**Prompt**
Write the data below out exactly as it stands. Do not include the pictures.

####################

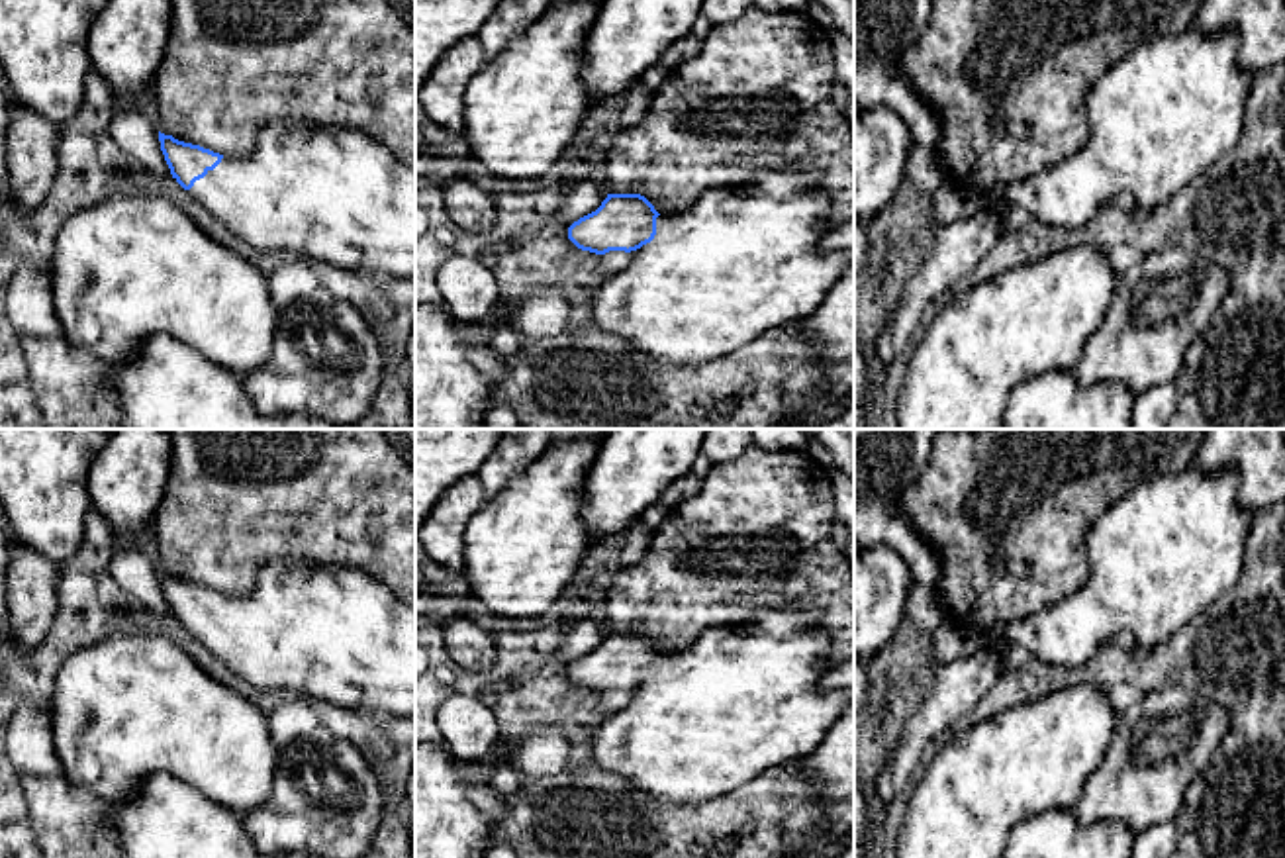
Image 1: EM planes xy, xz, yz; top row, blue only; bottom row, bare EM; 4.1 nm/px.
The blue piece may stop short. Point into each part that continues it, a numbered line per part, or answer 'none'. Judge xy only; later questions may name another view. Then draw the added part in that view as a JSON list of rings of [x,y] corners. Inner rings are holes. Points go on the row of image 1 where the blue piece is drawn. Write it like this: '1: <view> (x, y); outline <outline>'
1: xy (335, 196); outline [[[270,121],[249,155],[223,157],[188,194],[253,249],[415,280],[415,168],[358,131]]]

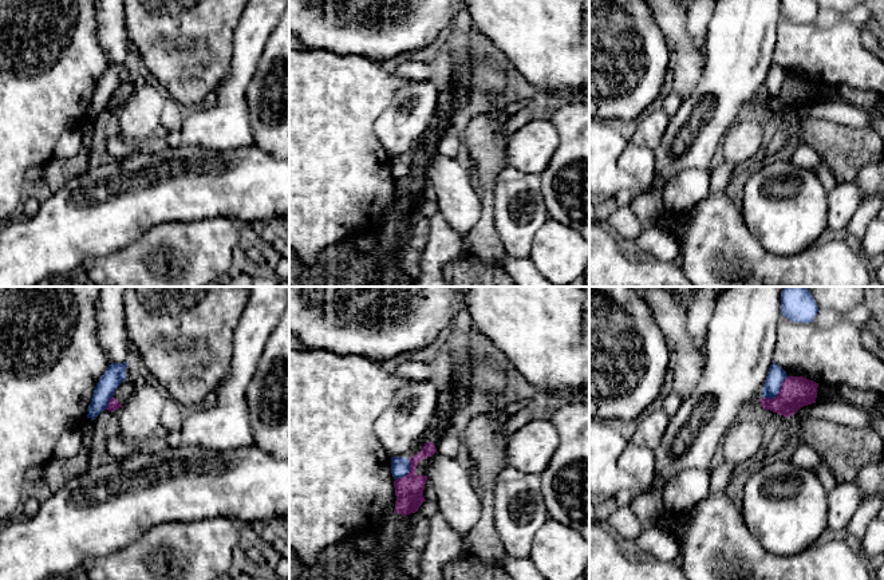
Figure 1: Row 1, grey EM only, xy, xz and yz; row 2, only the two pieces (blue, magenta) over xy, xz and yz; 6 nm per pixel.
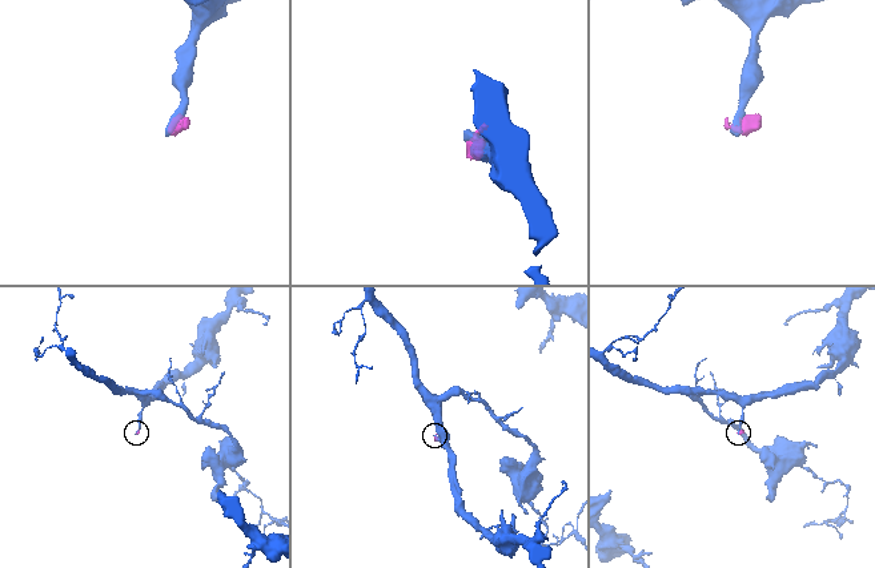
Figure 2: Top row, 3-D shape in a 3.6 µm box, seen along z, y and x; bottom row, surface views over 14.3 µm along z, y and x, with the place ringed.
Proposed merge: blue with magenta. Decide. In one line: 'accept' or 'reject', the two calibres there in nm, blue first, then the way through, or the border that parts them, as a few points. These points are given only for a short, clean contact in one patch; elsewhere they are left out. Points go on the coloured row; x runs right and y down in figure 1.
reject | 110/190 nm | along yz (786, 375), (780, 391), (774, 397), (762, 398)

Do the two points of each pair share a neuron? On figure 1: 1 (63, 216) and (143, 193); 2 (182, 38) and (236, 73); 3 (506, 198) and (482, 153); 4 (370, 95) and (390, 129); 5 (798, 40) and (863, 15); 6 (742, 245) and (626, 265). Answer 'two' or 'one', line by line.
1: one
2: two
3: two
4: two
5: two
6: two

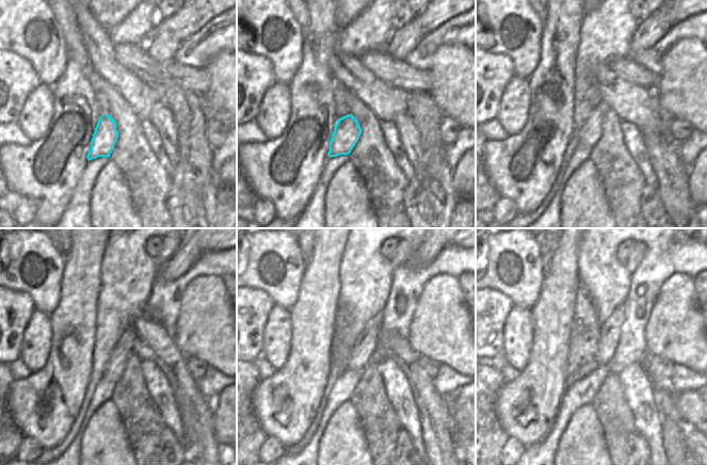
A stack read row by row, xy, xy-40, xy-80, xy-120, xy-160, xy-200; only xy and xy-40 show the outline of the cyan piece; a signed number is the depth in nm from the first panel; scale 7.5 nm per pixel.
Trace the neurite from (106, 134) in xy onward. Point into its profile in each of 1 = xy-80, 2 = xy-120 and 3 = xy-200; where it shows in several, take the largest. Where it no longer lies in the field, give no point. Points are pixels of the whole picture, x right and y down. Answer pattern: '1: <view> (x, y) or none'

####################

**Answer to the problem**
Image 1: EM planes xy, xz, yz; top row, blue only; bottom row, bare EM; 4.1 nm/px.
The blue piece may stop short. Point into each part that continues it, a numbered line per part, or answer 'none'. Judge xy only; later questions may name another view. Then draw the added part in that view as a JSON list of rings of [x,y] corners. Inner rings are holes. Points go on the row of image 1 where the blue piece is drawn. Write it like this: '1: <view> (x, y); outline <outline>'
1: xy (335, 196); outline [[[270,121],[249,155],[223,157],[188,194],[253,249],[415,280],[415,168],[358,131]]]

Figure 1: Row 1, grey EM only, xy, xz and yz; row 2, only the two pieces (blue, magenta) over xy, xz and yz; 6 nm per pixel.
Figure 2: Top row, 3-D shape in a 3.6 µm box, seen along z, y and x; bottom row, surface views over 14.3 µm along z, y and x, with the place ringed.
Proposed merge: blue with magenta. Decide. In one line: 'accept' or 'reject', the two calibres there in nm, blue first, then the way through, or the border that parts them, as a few points. These points are given only for a short, clean contact in one patch; elsewhere they are left out. Points go on the coloured row; x runs right and y down in figure 1.
reject | 110/190 nm | along yz (786, 375), (780, 391), (774, 397), (762, 398)

Do the two points of each pair share a neuron? On figure 1: 1 (63, 216) and (143, 193); 2 (182, 38) and (236, 73); 3 (506, 198) and (482, 153); 4 (370, 95) and (390, 129); 5 (798, 40) and (863, 15); 6 (742, 245) and (626, 265). Answer 'two' or 'one', line by line.
1: one
2: two
3: two
4: two
5: two
6: two

A stack read row by row, xy, xy-40, xy-80, xy-120, xy-160, xy-200; only xy and xy-40 show the outline of the cyan piece; a signed number is the depth in nm from the first panel; scale 7.5 nm per pixel.
Trace the neurite from (106, 134) in xy onward. Point into its profile in each of 1 = xy-80, 2 = xy-120 and 3 = xy-200; where it shows in several, take the largest. Where it no longer lies in the field, give no point. Points are pixels of the whole picture, x right and y down. Answer pattern: '1: <view> (x, y) or none'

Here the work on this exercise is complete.